Result of 3D-grid-model perspective view distribution of upscaled water saturation

Conclusion

This study has integrated and evaluated seismic, well log, and core data to generate information that would assist in the delineation of petrophysical properties and hydrocarbon prospect locations within the Gamtoos Basin, offshore South Africa. The study has proven to be successful in identifying the poor petrophysical properties of the formation as one of the reasons for the inability of the Gamtoos Basin to produce a commercial quantity of hydrocarbon. This study performs static reservoir modeling for the petrophysical properties (porosity, permeability, and water saturation) using the Sequential Gaussian Simulation (SGS) method. Static reservoir modeling provides expected results using the geostatistics method in the complex geological structure of the reservoir section in the Valanginian reservoirs of the Gamtoos Basin.
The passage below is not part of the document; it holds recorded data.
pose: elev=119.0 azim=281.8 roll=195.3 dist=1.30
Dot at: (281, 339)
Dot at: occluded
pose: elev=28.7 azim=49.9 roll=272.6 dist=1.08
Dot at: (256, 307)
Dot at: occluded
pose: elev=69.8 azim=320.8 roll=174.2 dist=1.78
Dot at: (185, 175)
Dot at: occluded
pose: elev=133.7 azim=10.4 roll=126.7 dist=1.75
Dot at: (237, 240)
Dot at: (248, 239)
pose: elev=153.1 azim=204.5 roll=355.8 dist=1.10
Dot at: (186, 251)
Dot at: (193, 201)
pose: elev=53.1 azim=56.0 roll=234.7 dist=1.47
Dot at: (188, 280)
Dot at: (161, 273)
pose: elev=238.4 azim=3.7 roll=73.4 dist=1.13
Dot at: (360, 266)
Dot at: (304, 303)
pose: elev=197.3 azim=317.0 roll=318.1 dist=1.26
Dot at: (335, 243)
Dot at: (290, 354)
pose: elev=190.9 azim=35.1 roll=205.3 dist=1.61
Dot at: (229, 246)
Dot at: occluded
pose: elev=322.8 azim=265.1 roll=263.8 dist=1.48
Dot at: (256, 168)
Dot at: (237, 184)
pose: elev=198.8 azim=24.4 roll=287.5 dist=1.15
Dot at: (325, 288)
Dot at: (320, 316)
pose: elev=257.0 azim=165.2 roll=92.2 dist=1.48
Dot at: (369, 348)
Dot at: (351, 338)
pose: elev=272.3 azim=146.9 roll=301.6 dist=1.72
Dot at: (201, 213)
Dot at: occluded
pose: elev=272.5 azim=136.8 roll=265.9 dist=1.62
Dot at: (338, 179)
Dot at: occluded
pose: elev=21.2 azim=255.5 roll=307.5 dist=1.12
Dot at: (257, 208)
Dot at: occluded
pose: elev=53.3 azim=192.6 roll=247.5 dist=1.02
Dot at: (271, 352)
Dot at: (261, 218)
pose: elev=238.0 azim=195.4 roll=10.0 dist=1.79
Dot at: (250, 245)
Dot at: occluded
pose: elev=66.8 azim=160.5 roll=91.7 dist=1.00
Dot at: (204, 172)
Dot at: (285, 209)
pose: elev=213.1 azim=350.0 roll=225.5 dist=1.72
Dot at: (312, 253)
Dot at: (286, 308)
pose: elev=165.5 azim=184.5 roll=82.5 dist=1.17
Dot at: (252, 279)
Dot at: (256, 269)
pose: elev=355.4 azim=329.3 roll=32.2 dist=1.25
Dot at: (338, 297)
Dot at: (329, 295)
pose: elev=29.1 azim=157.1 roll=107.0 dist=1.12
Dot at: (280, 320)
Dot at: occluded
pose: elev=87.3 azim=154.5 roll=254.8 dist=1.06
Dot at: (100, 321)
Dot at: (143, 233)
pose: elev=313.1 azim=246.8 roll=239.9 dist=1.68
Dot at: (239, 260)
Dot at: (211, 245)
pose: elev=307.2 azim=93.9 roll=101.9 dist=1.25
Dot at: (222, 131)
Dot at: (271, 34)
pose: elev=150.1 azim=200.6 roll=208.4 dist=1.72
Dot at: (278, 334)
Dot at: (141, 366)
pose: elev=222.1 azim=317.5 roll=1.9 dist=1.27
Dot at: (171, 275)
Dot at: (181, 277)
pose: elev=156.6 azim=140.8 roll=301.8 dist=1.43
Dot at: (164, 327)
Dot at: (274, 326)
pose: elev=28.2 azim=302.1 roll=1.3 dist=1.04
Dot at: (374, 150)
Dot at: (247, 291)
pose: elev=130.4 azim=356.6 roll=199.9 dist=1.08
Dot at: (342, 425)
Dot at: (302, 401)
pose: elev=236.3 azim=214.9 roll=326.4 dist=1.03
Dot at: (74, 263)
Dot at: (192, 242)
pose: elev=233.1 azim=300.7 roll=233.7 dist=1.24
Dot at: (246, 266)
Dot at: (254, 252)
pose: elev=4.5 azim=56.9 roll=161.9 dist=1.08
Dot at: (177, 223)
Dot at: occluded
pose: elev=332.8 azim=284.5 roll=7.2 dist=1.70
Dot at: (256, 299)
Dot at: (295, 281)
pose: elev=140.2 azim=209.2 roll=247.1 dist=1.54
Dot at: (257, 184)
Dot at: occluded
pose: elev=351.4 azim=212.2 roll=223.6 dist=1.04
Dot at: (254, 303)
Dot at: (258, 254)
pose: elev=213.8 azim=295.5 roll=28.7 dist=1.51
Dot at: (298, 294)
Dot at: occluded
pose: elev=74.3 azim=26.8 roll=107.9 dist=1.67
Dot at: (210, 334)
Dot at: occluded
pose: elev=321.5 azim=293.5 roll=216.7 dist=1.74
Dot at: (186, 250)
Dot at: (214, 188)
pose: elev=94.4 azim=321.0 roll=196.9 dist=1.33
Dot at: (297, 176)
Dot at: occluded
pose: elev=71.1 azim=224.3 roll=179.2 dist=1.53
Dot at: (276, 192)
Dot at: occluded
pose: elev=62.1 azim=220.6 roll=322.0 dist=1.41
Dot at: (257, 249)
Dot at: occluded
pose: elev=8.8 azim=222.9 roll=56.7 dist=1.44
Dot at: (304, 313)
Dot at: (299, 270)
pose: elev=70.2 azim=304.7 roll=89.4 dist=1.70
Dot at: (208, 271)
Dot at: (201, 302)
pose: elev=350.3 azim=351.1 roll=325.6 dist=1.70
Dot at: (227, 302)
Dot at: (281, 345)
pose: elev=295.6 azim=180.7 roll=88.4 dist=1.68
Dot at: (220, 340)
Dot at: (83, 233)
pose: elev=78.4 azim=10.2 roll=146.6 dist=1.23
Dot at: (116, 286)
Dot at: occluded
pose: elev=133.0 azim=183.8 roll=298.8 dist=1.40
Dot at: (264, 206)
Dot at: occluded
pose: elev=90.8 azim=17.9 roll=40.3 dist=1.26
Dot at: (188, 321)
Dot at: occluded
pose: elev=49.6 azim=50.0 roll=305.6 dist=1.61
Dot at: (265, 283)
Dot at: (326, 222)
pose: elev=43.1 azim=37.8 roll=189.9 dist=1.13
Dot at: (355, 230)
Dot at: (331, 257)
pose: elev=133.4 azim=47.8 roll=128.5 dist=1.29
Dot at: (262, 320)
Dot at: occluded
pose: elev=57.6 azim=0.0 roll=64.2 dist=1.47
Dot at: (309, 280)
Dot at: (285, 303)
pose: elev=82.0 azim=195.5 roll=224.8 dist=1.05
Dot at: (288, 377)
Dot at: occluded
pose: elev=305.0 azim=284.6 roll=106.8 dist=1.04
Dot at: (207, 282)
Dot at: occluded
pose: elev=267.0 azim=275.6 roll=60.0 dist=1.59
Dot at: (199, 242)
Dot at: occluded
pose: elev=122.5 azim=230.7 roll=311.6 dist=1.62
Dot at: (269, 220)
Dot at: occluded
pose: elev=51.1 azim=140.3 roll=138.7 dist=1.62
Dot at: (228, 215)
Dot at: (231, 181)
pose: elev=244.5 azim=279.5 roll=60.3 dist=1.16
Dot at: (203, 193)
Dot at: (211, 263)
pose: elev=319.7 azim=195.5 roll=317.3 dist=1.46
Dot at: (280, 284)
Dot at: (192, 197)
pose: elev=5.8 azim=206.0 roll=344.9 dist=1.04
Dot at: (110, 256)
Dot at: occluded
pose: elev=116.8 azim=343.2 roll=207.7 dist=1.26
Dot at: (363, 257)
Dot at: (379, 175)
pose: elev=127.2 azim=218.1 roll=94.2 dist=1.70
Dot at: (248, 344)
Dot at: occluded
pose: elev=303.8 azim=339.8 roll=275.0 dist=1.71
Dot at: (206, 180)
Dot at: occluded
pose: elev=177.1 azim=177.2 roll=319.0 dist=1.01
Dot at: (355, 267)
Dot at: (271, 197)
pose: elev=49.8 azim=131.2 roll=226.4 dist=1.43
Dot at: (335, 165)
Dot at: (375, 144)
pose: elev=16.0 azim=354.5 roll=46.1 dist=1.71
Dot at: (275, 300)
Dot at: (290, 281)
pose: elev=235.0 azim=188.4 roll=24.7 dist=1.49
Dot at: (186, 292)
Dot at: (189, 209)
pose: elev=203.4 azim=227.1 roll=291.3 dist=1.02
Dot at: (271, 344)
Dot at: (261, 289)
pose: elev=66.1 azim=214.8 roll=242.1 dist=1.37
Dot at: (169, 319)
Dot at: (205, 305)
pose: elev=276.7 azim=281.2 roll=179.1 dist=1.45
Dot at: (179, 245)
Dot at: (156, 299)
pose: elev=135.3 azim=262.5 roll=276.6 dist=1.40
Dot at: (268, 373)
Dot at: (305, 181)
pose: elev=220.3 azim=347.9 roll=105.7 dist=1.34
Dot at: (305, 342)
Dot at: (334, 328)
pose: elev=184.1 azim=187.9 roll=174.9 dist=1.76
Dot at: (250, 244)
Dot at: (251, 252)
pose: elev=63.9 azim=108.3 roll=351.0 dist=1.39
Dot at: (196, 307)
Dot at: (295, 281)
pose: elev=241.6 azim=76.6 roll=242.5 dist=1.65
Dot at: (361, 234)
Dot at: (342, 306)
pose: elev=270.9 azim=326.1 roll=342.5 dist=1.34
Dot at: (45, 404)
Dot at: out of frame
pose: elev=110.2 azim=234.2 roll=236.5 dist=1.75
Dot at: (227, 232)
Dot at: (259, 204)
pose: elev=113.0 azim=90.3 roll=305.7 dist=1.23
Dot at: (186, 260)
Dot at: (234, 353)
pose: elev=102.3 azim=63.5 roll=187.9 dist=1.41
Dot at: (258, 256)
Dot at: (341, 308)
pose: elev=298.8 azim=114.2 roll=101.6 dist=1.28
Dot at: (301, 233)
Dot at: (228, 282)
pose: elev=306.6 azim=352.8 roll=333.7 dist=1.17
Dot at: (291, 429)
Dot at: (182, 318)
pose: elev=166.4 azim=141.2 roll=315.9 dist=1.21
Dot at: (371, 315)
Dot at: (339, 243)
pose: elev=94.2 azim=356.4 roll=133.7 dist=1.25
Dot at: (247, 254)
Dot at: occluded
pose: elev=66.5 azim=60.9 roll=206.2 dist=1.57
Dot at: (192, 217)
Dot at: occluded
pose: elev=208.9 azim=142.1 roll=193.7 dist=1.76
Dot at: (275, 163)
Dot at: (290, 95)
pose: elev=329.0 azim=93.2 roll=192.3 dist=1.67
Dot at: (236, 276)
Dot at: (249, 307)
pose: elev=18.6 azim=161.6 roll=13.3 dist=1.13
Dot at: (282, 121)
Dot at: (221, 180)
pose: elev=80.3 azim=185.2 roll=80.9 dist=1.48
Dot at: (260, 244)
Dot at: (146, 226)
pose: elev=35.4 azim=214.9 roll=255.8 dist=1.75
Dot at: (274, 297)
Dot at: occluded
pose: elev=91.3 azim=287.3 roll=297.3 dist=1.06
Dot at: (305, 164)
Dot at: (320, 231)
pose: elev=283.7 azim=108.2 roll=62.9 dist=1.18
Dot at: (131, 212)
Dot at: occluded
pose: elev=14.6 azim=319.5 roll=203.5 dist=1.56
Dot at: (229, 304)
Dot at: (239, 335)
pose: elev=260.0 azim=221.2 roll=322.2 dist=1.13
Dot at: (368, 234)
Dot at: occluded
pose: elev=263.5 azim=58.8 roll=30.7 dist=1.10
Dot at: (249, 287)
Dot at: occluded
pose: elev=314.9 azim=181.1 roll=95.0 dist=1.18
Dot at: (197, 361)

The evaluated petrophysical properties indicate that the reservoir porosity and permeability in the Valanginian section are concentrated between 5 and 22% and permeability ranges from 0.1 to 1.2mD (average mean permeability of < 0.1mD) from the north to the south across the studied area, the water saturation ranges between 30 and 85%. The distribution of petrophysical properties presented by the reservoir property maps would guide during the exploration, appraisal, and development phases of the Gamtoos Basin. Based on the constructed static geological reservoir model, the northwestern part of the Basin presents the best location for hydrocarbon prospecting. Furthermore, the results show that static modeling can improve methods for reservoir evaluation and subsurface geological studies.